# The problem:
Repeat the listing below exactly.

[Data — start]

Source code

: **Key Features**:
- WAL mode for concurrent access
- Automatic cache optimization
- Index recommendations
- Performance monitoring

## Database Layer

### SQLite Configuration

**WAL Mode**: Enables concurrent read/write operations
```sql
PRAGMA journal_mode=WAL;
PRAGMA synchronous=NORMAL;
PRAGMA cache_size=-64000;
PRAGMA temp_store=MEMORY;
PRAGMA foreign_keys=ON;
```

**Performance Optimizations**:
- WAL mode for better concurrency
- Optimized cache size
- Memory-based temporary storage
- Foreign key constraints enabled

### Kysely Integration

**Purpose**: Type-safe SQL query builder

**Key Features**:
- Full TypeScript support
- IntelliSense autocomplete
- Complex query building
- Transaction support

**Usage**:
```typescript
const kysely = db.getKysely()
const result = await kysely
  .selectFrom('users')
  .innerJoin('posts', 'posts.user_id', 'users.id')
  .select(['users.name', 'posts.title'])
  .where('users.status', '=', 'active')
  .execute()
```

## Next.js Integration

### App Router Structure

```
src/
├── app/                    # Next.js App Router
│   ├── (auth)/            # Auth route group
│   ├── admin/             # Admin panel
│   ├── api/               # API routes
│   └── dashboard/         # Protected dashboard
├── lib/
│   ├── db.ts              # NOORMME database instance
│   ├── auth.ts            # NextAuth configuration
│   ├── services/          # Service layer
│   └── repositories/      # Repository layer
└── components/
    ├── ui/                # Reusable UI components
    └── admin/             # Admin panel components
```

[Data — finish]

# Solution for this problem:
Source code

: **Key Features**:
- WAL mode for concurrent access
- Automatic cache optimization
- Index recommendations
- Performance monitoring

## Database Layer

### SQLite Configuration

**WAL Mode**: Enables concurrent read/write operations
```sql
PRAGMA journal_mode=WAL;
PRAGMA synchronous=NORMAL;
PRAGMA cache_size=-64000;
PRAGMA temp_store=MEMORY;
PRAGMA foreign_keys=ON;
```

**Performance Optimizations**:
- WAL mode for better concurrency
- Optimized cache size
- Memory-based temporary storage
- Foreign key constraints enabled

### Kysely Integration

**Purpose**: Type-safe SQL query builder

**Key Features**:
- Full TypeScript support
- IntelliSense autocomplete
- Complex query building
- Transaction support

**Usage**:
```typescript
const kysely = db.getKysely()
const result = await kysely
  .selectFrom('users')
  .innerJoin('posts', 'posts.user_id', 'users.id')
  .select(['users.name', 'posts.title'])
  .where('users.status', '=', 'active')
  .execute()
```

## Next.js Integration

### App Router Structure

```
src/
├── app/                    # Next.js App Router
│   ├── (auth)/            # Auth route group
│   ├── admin/             # Admin panel
│   ├── api/               # API routes
│   └── dashboard/         # Protected dashboard
├── lib/
│   ├── db.ts              # NOORMME database instance
│   ├── auth.ts            # NextAuth configuration
│   ├── services/          # Service layer
│   └── repositories/      # Repository layer
└── components/
    ├── ui/                # Reusable UI components
    └── admin/             # Admin panel components
```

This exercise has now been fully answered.